Et alors, pour en revenir à nos histoires, où était Michel Moers ces 33 dernières années ? Contrairement aux apparences, il n’a pas chômé : « En fait, je travaillais sur la photographie et l’architecture, et je faisais de la musique comme les peintres le font le dimanche explique-t-il, dans la plupart des cas, j’avais jusqu’à dix versions de chaque chanson, alors il m’a fallu du temps pour comprendre lesquelles j’aimais ». Et peut-être aussi, comprend-on entre les lignes, que le peintre du dimanche devait accepter l’arrivée du lundi, et le fait de lâcher ces compositions dans la nature.

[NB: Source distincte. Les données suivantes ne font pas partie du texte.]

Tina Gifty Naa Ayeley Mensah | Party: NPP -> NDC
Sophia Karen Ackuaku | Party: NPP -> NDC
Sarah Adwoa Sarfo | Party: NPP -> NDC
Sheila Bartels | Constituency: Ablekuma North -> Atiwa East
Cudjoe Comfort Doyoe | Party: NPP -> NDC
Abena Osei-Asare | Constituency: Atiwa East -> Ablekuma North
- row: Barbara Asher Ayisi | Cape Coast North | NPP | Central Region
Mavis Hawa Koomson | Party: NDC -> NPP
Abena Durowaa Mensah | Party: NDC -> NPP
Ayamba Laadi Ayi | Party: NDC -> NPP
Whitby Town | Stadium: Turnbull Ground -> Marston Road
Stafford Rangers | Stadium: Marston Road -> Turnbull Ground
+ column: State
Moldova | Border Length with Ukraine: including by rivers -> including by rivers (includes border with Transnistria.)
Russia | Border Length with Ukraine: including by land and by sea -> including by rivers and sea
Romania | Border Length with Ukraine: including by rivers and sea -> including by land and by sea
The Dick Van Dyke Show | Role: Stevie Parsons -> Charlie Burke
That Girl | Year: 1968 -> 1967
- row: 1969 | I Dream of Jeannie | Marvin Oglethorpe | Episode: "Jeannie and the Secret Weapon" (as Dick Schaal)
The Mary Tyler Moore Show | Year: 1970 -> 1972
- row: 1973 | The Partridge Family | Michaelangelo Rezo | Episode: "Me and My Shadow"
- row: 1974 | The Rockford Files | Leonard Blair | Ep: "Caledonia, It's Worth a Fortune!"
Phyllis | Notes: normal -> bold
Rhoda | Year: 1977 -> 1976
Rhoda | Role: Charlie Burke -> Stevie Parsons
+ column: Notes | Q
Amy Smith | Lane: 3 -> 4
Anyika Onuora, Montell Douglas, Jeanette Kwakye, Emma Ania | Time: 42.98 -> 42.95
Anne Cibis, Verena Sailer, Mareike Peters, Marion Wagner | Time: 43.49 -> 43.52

Parallèlement, le discret chanteur de Telex, loin de vivre en ermite, a dépoussiéré les bandes du trio historique avec son comparse Dan Lacksman, en bons gardiens du temple, pour la réédition d’un coffret des six albums via le label emblématique Mute Records. Ce projet a-t-il réveillé la créativité de Michel ? « Non, il a réveillé mes oreilles », dit-il, faisant référence au mélange et à l’équilibrage des sons nécessaires pour remasteriser l’ensemble de ce catalogue (ainsi que pour dénicher quelques pépites des archives) qui fit de la Belgique, un temps, le centre du monde. C’était à la fin des années septante avec Moskow Discow, quand Telex représentait le pays à l’Eurovision et que Moers, ce grand silencieux, interprétait le Rock around the clock de Bill Haley dans l’émission Top of The Pops. « J’étais assis à côté de Gary Numan à la cantine pendant près d’une heure, se souvient-il, on ne s’est rien dit pendant tout le repas. Ce qui est franchement idiot, parce que je suis fan ».

 

Depuis, le fondateur de Telex, Marc Moulin, s’en est tristement allé, laissant Moers dans une solitude durable. « Le problème pour moi, c’est que travailler avec lui était génial. C’était comme un jeu de ping-pong. Je proposais une démo et il travaillait dessus, ou vice versa. Depuis sa mort, il a été impossible de retrouver ce type de relation. Peut-être que je n’ai pas assez cherché ». Peut-être, à l’inverse, qu’il lui aura fallu 33 ans pour accepter une nouvelle traversée en solitaire. C’est comme ça. As is, en anglais.

Mais presque un siècle après l’invention du télex, Michel Moers a visiblement encore quelques messages à transmettre.